27 May 2006

Urban farming

I have been reading Michael Pollan's book The Omnivore's Dilemma, a lucid account of the path that food takes to arrive in our stomachs. The book is filled with facts and observations put together in a way that are at once fascinating and repulsive - reading this book might cause you to hesitate before putting a steak on the grill this weekend. Of course, that is the point, to get you to think about your food and where it comes from.

One observation which struck me as remarkable was the degree to which our food supply has become urbanized. No, we are not growing our food in the sprawling metropolises in which the majority of North Americans now live. Rather, we have turned the rural landscape into cities.

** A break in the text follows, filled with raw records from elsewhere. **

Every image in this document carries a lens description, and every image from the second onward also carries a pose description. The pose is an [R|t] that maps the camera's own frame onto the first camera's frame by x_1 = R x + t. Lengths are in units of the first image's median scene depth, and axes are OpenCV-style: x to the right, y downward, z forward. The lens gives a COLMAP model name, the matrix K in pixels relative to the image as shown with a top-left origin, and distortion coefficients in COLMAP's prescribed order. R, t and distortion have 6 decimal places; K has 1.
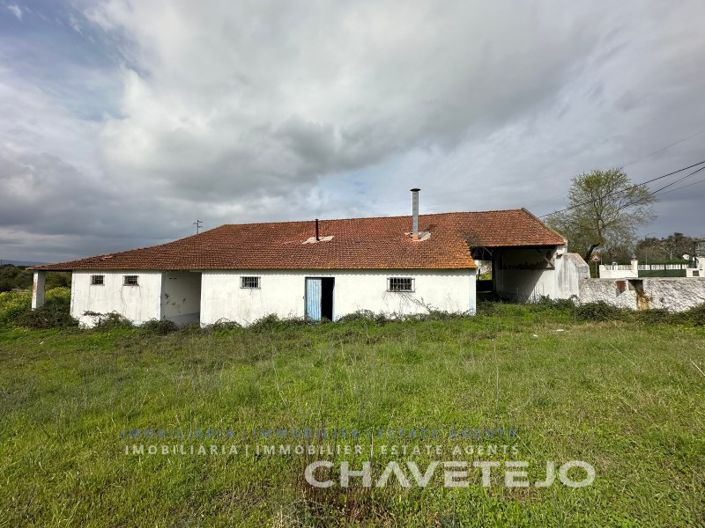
lens RADIAL K [[280.8, 0, 351.6], [0, 280.8, 263.2], [0, 0, 1]] dist [-0.000418, -0.000204]
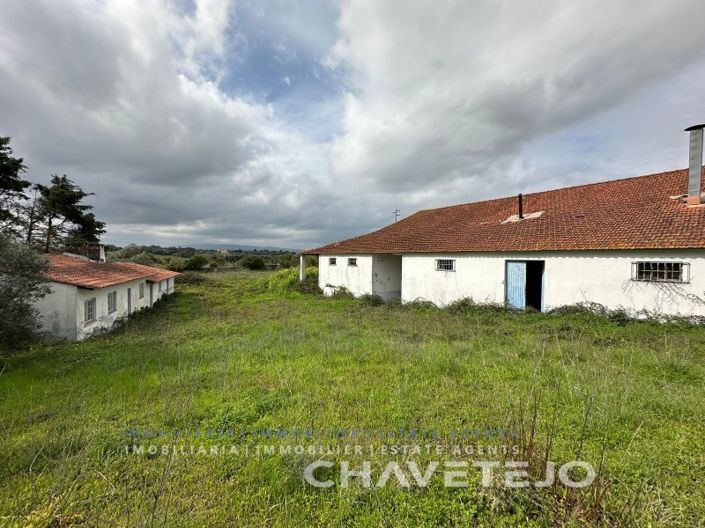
lens RADIAL K [[280.8, 0, 351.6], [0, 280.8, 263.2], [0, 0, 1]] dist [-0.000418, -0.000204]
pose [[0.790911, 0.013472, -0.611782, -0.003449], [0.021733, 0.998509, 0.050084, 0.002977], [0.611545, -0.052908, 0.789439, -0.019593]]
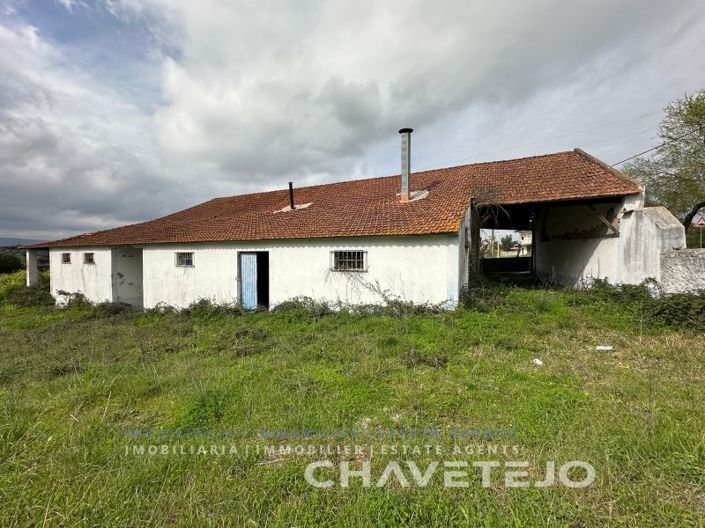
lens RADIAL K [[280.8, 0, 351.6], [0, 280.8, 263.2], [0, 0, 1]] dist [-0.000418, -0.000204]
pose [[0.983990, -0.000825, -0.178222, 0.271167], [0.013243, 0.997563, 0.068502, 0.032439], [0.177731, -0.069766, 0.981603, 0.304885]]
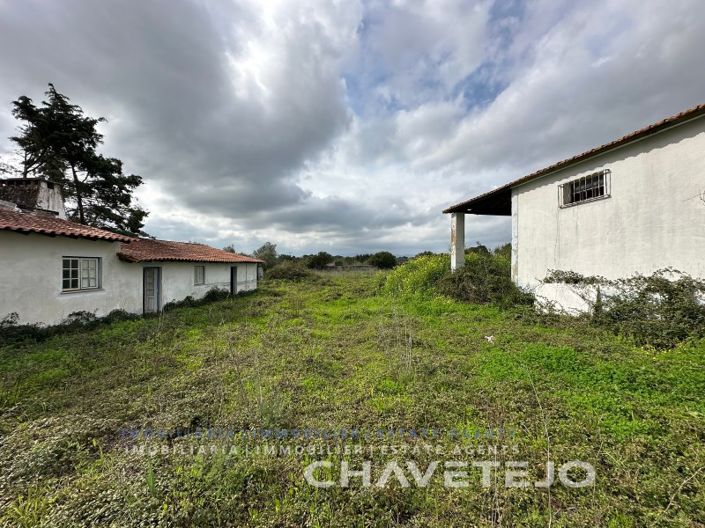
lens RADIAL K [[280.8, 0, 351.6], [0, 280.8, 263.2], [0, 0, 1]] dist [-0.000418, -0.000204]
pose [[0.413498, -0.008990, -0.910461, -0.883069], [0.041541, 0.999096, 0.009001, 0.180997], [0.909557, -0.041543, 0.413498, 0.714178]]
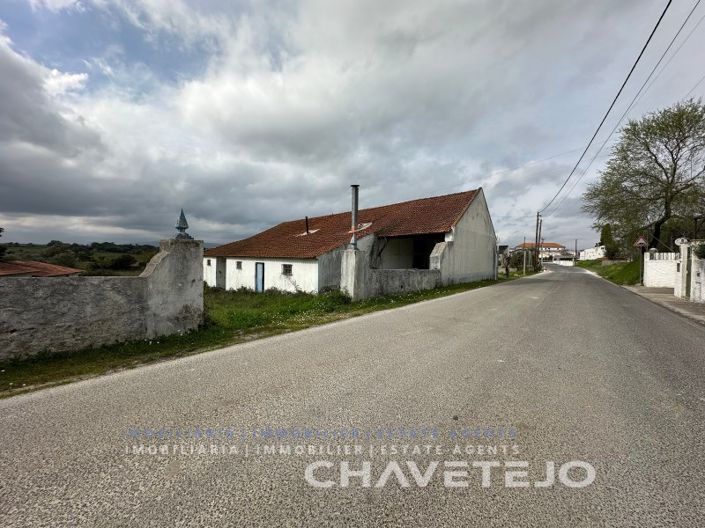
lens RADIAL K [[279.3, 0, 352.8], [0, 279.3, 265.9], [0, 0, 1]] dist [-0.000134, -0.000080]
pose [[0.847663, 0.025012, -0.529945, 1.014774], [0.010787, 0.997869, 0.064351, -0.018870], [0.530425, -0.060265, 0.845587, 0.049214]]
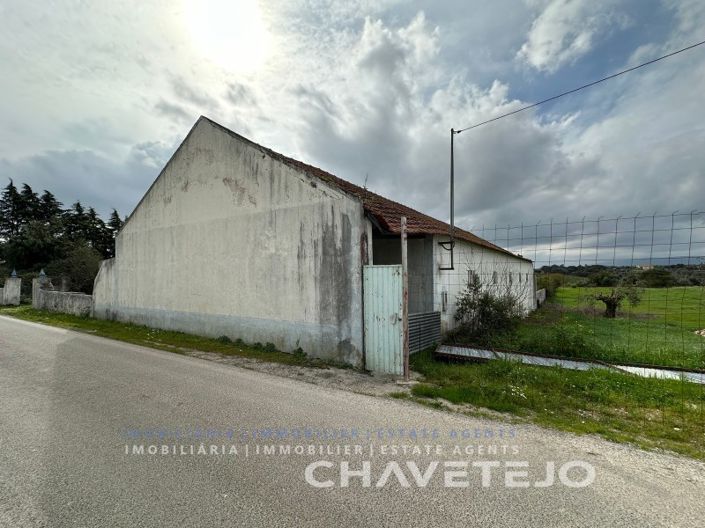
lens RADIAL K [[279.5, 0, 350.9], [0, 279.5, 264.6], [0, 0, 1]] dist [-0.001051, 0.000160]
pose [[-0.360976, -0.044013, -0.931536, 1.211708], [0.048757, 0.996629, -0.065982, 0.049809], [0.931300, -0.069237, -0.357614, 1.780815]]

We are probably all aware that farming is no longer the pastoral occupation that it was before industrialization ushered in the 'green revolution'. What Michael Pollan alerts us to is the fact that most farms these days are really just monocultures of densely packed corn. In the 1920's, an acre of corn yielded 20 bushels of corn. With the introduction of hybrid corn in the 30's, the yield went up to 75 bushels per acre. Add modern fertilizer to the mix and you get a whopping 180 bushels of corn out of an acre of farmland. What you can see in this green revolution is the transformation from pastoral to urban: an acre of land whose population density has risen 9 fold in 90 years, spurred on by advances in technology.

The metropolitan analogy does not end there, but continues when one considers the feedlots in which cattle stand crowded shoulder to shoulder, their legs mired in a foot or more of manure. Just as with humans in cities, they are no longer threatened by natural predators but by the scourges of metropolitan life, the richness of their diets and the stress of crowded conditions.

It was probably not intentional, but it is now a fact of life: we humans have urbanized the farm.